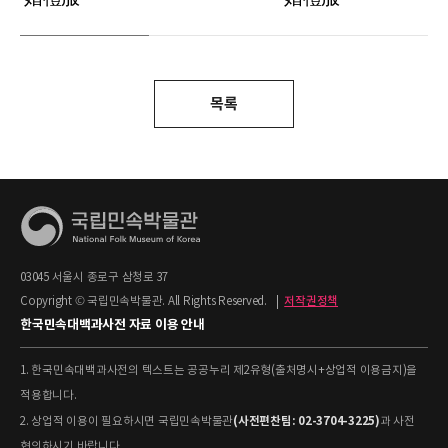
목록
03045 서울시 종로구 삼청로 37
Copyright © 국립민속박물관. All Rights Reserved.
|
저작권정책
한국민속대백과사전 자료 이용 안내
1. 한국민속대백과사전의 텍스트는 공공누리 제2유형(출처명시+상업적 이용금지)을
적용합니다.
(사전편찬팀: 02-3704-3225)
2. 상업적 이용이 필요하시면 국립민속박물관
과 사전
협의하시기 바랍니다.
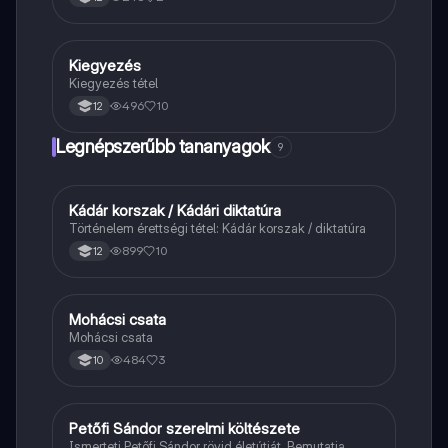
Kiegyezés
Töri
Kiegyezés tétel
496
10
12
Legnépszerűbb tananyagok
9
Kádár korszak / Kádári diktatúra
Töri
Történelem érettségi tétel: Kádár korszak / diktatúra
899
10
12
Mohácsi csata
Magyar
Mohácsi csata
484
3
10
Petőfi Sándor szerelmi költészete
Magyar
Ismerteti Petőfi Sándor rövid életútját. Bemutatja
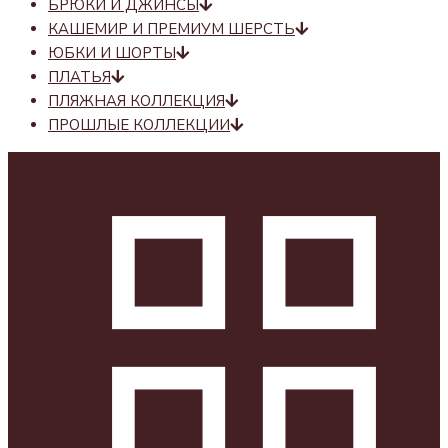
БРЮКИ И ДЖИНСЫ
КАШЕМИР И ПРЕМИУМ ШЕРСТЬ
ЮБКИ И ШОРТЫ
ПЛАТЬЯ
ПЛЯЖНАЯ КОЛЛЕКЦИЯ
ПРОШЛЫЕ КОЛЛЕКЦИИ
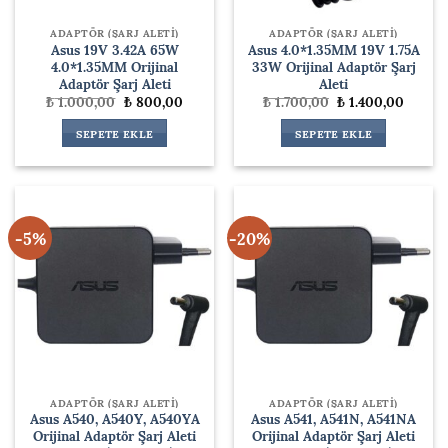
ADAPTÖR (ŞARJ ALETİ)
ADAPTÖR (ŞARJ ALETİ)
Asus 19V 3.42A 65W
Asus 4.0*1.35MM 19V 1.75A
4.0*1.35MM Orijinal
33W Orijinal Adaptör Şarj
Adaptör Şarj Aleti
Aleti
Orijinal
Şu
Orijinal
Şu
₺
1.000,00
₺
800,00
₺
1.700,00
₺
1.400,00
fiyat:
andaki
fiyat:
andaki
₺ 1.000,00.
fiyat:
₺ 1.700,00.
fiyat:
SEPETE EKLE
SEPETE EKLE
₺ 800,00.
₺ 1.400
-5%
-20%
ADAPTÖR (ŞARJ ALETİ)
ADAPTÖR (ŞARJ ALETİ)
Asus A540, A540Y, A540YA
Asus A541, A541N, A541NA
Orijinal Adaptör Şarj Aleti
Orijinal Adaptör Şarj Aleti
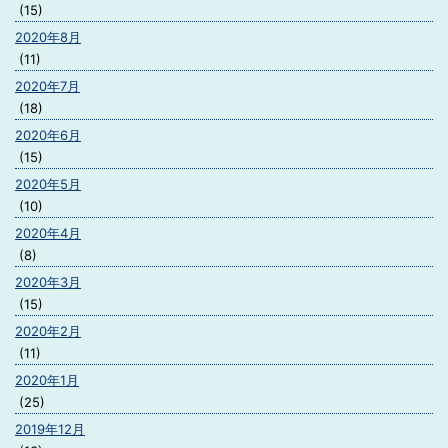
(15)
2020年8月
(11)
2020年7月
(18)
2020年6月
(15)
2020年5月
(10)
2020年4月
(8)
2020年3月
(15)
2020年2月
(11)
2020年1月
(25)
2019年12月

§ **What is being asked**: Convert all the lines above into a JSON list of strings, one string per line, leaving out blank lines and the pictures.

§ **Response to this exercise**:
[
  "목록",
  "03045 서울시 종로구 삼청로 37",
  "Copyright © 국립민속박물관. All Rights Reserved.",
  "|",
  "저작권정책",
  "한국민속대백과사전 자료 이용 안내",
  "1. 한국민속대백과사전의 텍스트는 공공누리 제2유형(출처명시+상업적 이용금지)을",
  "적용합니다.",
  "(사전편찬팀: 02-3704-3225)",
  "2. 상업적 이용이 필요하시면 국립민속박물관",
  "과 사전",
  "협의하시기 바랍니다.",
  "Kiegyezés",
  "Töri",
  "Kiegyezés tétel",
  "496",
  "10",
  "12",
  "Legnépszerűbb tananyagok",
  "9",
  "Kádár korszak / Kádári diktatúra",
  "Töri",
  "Történelem érettségi tétel: Kádár korszak / diktatúra",
  "899",
  "10",
  "12",
  "Mohácsi csata",
  "Magyar",
  "Mohácsi csata",
  "484",
  "3",
  "10",
  "Petőfi Sándor szerelmi költészete",
  "Magyar",
  "Ismerteti Petőfi Sándor rövid életútját. Bemutatja",
  "БРЮКИ И ДЖИНСЫ",
  "КАШЕМИР И ПРЕМИУМ ШЕРСТЬ",
  "ЮБКИ И ШОРТЫ",
  "ПЛАТЬЯ",
  "ПЛЯЖНАЯ КОЛЛЕКЦИЯ",
  "ПРОШЛЫЕ КОЛЛЕКЦИИ",
  "ADAPTÖR (ŞARJ ALETİ)",
  "ADAPTÖR (ŞARJ ALETİ)",
  "Asus 19V 3.42A 65W",
  "Asus 4.0*1.35MM 19V 1.75A",
  "4.0*1.35MM Orijinal",
  "33W Orijinal Adaptör Şarj",
  "Adaptör Şarj Aleti",
  "Aleti",
  "Orijinal",
  "Şu",
  "Orijinal",
  "Şu",
  "₺",
  "1.000,00",
  "₺",
  "800,00",
  "₺",
  "1.700,00",
  "₺",
  "1.400,00",
  "fiyat:",
  "andaki",
  "fiyat:",
  "andaki",
  "₺ 1.000,00.",
  "fiyat:",
  "₺ 1.700,00.",
  "fiyat:",
  "SEPETE EKLE",
  "SEPETE EKLE",
  "₺ 800,00.",
  "₺ 1.400",
  "-5%",
  "-20%",
  "ADAPTÖR (ŞARJ ALETİ)",
  "ADAPTÖR (ŞARJ ALETİ)",
  "Asus A540, A540Y, A540YA",
  "Asus A541, A541N, A541NA",
  "Orijinal Adaptör Şarj Aleti",
  "Orijinal Adaptör Şarj Aleti",
  "(15)",
  "2020年8月",
  "(11)",
  "2020年7月",
  "(18)",
  "2020年6月",
  "(15)",
  "2020年5月",
  "(10)",
  "2020年4月",
  "(8)",
  "2020年3月",
  "(15)",
  "2020年2月",
  "(11)",
  "2020年1月",
  "(25)",
  "2019年12月"
]